KABUL (AFP) - British Prime Minister David Cameron made an unannounced visit to Afghanistan on Saturday, backing talks with the Taliban as his top general said the West missed a chance to strike a peace deal 10 years ago.
Cameron visited troops in the southern province of Helmand before flying to Kabul for talks with President Hamid Karzai as the Afghan government and international powers try to revive stalled peace efforts.
"The encouraging thing, although there is a long way to go, is that the Taliban (have) said they no longer wanted Afghanistan to pose a threat to other countries," he said in Helmand in remarks reported by the BBC.
"There's a long way to go but alongside our security process, of a big and secure Afghan army and police force, a political process makes sense too." General Nick Carter told Saturday's Guardian newspaper that an opportunity to bring peace to Afghanistan was missed when the Taliban were on the defensive in 2002 after they were ousted following the 9/11 attacks.

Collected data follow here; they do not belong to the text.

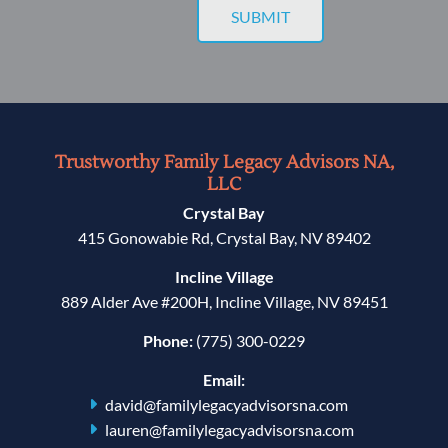
Trustworthy Family Legacy Advisors NA,
LLC
Crystal Bay
415 Gonowabie Rd, Crystal Bay, NV 89402
Incline Village
889 Alder Ave #200H, Incline Village, NV 89451
Phone:
(775) 300-0229
Email:
david@familylegacyadvisorsna.com
lauren@familylegacyadvisorsna.com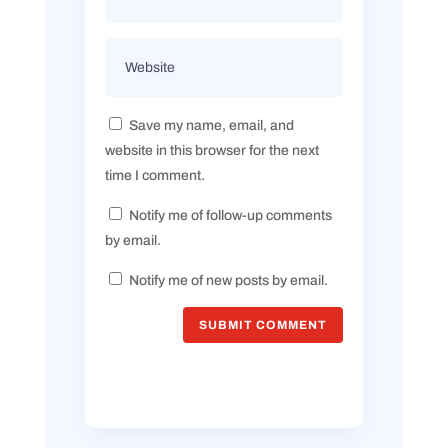
Save my name, email, and
website in this browser for the next
time I comment.
Notify me of follow-up comments
by email.
Notify me of new posts by email.
SUBMIT COMMENT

"The Taliban were on the run," he said. "At that stage, if we had been very prescient, we might have spotted that a final political solution... would have involved getting all Afghans to sit at the table and talk about their future." Carter, deputy commander of the NATO-led coalition, acknowledged it was "easy to be wise with the benefit of hindsight" but Afghanistan's problems were political issues that "are only ever solved by people talking to each other".
The search for a peace settlement is now a pressing priority as the insurgency still rages across many parts of the country and 100,000 US-led troops prepare to exit next year.
A Taliban office in Qatar that opened on June 18 was meant to foster talks but instead triggered a diplomatic bust-up when the insurgents used the title of the "Islamic Emirate of Afghanistan" from their 1996-2001 reign.